First John Coltrane record I ever listened to was “Sun Ship” & I recoiled violently from the opening blasts, turned it off and spent the next few weeks pretending that Trane was a musical demigod. I then tried “Ole”, “A Love Supreme” & “Crescent” (can’t recall in what order), fell in love three times, returned to Sun Ship, fell in love again & that’s John Coltrane all over; once you’re in, you’re all the way in & it becomes near impossible to get out or to imagine wanting to.

I have a strong preference for biopics that aren't really biopics; the ones that give you just a slice not the whole Madeira. That applies even more to hour long docs than it does to feature length films, for the obvious reason that the time constraints often result in frenzied and underdeveloped treatments. This is certainly in that ‘slice not the whole’ bracket, focusing mainly on Trane’s lifelong search for new sounds, musical diversity & spiritual transcendence. Before your feelings of nausea become too intense, it is worth knowing that this is one of a select few documentaries about “spiritual transcendence” that manages not to disgrace itself.

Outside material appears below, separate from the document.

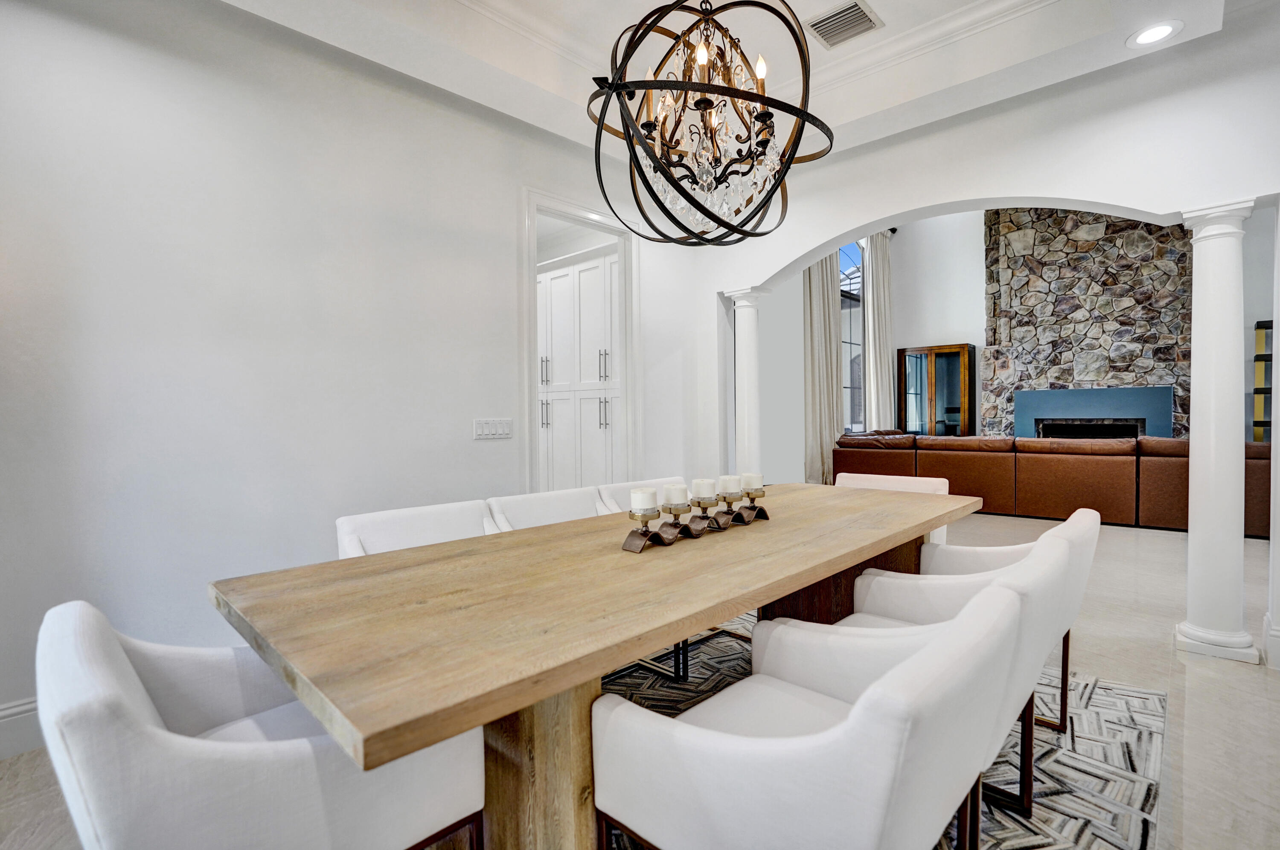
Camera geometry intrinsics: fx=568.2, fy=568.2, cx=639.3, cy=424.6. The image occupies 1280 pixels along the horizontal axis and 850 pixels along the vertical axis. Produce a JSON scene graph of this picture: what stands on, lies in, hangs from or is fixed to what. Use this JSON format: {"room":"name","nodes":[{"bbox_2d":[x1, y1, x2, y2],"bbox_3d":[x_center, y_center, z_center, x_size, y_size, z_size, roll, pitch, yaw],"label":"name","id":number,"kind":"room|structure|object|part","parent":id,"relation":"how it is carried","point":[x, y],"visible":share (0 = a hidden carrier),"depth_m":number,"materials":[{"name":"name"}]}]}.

Like I said, it has no ambitions of being the definitive Trane story, yet – perhaps as a direct consequence of this – his ethereal quality is at the film’s core. Alice Coltrane’s involvement in the making of the film (she also contributes some voiceover) may explain why at points it treads dangerously close to hero worship, but it’s easy enough to let that slide when the superlatives accompany top-table footage of one of the greatest musicians ever to check-in to the globe. Besides, the sureness and lucidity that Tommy Flanagan, Jimmy Heath & Rashied Ali bring to the occasion keeps it anchored in reality.